I critici della maternità surrogata sostengono che la pratica si presta allo sfruttamento della madre surrogata, alla mercificazione del bambino e può portare a problemi emotivi e legali quando si tratta di paternità e diritti di custodia.

Quasi tutti i sistemi hanno sempre ammesso la commercializzazione di alcuni prodotti del corpo, in particolare i capelli, la placenta, il latte e il sangue. La giustificazione consiste nel fatto che si tratta di entità riproducibili e, soprattutto, che non comportano menomazioni dell’integrità fisica e lesioni della dignità della persona. Considerando la specificità del potere di procreare, si è cercato di affermare la liceità del contratto di maternità di sostituzione in una prospettiva che vuole andare oltre le consuete argomentazioni di carattere generale, nelle quali si riflette o un’analisi strettamente limitata ai profili economici o l’affermazione di una generica pienezza del potere di disposizione per tutto quello che riguarda il corpo.
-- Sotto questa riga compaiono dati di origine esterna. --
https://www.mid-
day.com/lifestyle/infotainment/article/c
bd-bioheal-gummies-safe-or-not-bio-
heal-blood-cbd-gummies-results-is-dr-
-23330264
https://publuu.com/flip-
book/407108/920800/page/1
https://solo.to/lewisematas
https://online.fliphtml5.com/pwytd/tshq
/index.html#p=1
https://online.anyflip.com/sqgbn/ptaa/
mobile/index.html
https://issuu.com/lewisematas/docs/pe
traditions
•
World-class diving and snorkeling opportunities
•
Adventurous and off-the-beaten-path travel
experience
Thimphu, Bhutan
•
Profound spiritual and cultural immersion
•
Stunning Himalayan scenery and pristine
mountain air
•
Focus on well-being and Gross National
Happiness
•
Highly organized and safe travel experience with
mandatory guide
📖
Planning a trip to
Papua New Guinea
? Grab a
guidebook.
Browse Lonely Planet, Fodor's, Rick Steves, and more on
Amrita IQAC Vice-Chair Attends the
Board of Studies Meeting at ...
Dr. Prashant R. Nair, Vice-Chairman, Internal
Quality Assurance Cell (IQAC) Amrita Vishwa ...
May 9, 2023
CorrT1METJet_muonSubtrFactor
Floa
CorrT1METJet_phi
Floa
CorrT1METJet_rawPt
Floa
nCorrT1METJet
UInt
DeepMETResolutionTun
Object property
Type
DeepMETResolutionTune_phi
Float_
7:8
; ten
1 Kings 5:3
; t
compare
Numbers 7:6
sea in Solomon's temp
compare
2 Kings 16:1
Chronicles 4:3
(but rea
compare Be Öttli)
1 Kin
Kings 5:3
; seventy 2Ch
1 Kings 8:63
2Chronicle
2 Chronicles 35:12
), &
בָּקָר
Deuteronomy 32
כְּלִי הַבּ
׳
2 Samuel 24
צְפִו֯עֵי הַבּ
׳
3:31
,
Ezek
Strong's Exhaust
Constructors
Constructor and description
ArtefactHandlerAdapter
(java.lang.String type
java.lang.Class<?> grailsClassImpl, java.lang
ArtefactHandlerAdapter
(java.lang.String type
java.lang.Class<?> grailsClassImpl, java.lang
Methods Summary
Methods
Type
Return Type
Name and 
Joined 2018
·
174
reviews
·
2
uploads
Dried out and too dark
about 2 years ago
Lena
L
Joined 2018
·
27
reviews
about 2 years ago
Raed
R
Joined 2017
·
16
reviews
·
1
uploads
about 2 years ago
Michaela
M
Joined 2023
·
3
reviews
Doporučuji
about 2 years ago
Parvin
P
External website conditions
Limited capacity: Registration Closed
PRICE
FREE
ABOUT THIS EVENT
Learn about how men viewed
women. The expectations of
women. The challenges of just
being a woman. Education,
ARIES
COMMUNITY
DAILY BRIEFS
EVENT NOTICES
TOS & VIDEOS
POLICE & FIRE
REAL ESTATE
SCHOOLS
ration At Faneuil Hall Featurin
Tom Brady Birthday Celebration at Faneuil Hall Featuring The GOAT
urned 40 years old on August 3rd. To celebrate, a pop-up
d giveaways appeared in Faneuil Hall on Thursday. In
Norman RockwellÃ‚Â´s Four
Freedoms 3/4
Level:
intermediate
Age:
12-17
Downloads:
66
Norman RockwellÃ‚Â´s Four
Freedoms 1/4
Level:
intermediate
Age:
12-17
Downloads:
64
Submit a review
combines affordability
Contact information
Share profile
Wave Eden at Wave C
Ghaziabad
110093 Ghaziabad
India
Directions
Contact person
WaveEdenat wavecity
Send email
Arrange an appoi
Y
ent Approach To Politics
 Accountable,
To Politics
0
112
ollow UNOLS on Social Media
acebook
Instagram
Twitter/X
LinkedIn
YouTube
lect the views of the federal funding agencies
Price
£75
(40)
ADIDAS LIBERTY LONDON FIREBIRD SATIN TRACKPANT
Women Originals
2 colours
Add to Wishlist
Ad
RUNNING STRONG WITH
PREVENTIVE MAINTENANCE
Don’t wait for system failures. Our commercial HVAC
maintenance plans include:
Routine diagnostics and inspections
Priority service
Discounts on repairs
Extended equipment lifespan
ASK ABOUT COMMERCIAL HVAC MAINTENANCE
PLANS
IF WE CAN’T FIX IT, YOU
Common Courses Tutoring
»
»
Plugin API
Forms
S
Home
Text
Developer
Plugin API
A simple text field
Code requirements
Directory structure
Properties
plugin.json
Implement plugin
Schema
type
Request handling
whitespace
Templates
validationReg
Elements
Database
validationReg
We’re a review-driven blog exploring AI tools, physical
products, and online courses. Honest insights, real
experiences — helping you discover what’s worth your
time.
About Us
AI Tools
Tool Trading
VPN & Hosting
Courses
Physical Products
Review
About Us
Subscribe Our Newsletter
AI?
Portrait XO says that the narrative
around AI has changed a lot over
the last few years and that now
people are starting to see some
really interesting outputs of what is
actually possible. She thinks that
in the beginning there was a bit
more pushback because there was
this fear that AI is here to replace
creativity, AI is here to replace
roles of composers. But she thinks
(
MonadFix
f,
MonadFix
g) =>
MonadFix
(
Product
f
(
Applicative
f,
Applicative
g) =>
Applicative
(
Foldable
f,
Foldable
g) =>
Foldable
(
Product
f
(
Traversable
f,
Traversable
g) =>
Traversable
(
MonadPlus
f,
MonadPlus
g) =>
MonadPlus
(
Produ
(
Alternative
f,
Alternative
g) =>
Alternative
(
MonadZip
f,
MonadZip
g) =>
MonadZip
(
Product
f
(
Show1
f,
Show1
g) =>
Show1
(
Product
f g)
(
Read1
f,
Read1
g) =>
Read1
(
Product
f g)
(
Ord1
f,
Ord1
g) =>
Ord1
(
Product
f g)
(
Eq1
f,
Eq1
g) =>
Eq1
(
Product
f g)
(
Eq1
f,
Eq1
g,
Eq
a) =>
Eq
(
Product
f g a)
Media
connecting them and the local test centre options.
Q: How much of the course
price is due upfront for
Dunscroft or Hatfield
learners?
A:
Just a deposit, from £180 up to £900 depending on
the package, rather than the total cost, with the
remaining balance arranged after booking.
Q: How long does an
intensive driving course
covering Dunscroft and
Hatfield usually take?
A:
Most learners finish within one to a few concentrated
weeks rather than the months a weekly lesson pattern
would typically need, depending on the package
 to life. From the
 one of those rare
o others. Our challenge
La domanda che dovremmo porci è: bisogna vietare oppure regolamentare la maternità?

Coloro che ammettono la liceità della maternità surrogata sono propensi a giustificarla come un atto di generosità di una donna feconda verso un’altra donna o verso una coppia con problemi di fertilità e quindi come autodisposizione libera e generosa del proprio corpo. Chi considera questa pratica accettabile in nome della solidarietà è ovviamente portato ad escludere che essa possa sottintendere una transazione di tipo commerciale. Il commercio del corpo contraddirebbe, infatti, la motivazione altruistica addotta per giustificare la surrogazione e aprirebbe, tra l’altro, la strada al rischio non remoto che sia sfruttata la condizione di indigenza di alcune donne, specie nei Paesi poveri o negli strati più bassi della popolazione.

Oggi il corpo si presenta come un oggetto giuridico nuovo. La questione essenziale rimane quella che riguarda la possibilità di ridurre il corpo ad un oggetto tra gli altri, e dunque di collocarlo nell'area delle relazioni di mercato. Le resistenze a questa prospettiva non derivano soltanto da considerazioni di ordine etico, ma pure dalla necessità di tenere conto di principi fondamentali, come quelli che riguardano l’uguaglianza e la dignità, e di diritti come quello alla salute, che sono ormai parte integrante di dichiarazioni e convenzioni internazionali, di costituzioni e leggi nazionali.

La maternità surrogata ci pone di fronte a svariate domande di natura etica. La prima di queste è se la maternità surrogata possa considerarsi prostituzione riproduttiva. In fondo entrambi vertono sulla vendita di una parte del corpo femminile. Entrambi perpetuano l’ideologia, secondo cui i corpi delle donne esistono per scopi altrui e la loro messa in vendita. Le donne sono trasformate in fabbriche: fare sesso per altri, avere figli per altri. Un’altra domanda che questo fenomeno ci pone è se la maternità surrogata possa essere definita come un commercio dei minori. Con la maternità surrogata di fatto il bambino è trasformato in un prodotto. Alcune migliaia di dollari vengono pagati alla madre quando consegna il neonato. Questo costituisce il commercio dei bambini.

Tutto il dibattito ancora aperto pone in rilievo il bisogno di una legislazione sobria, che risponda ai problemi reali, e non alle paure, ai pregiudizi; di una legislazione leggera, che consenta la prosecuzione del confronto tra posizioni diverse; di una legislazione elastica, che indichi principi capaci di adattarsi al continuo cambiamento scientifico e tecnologico.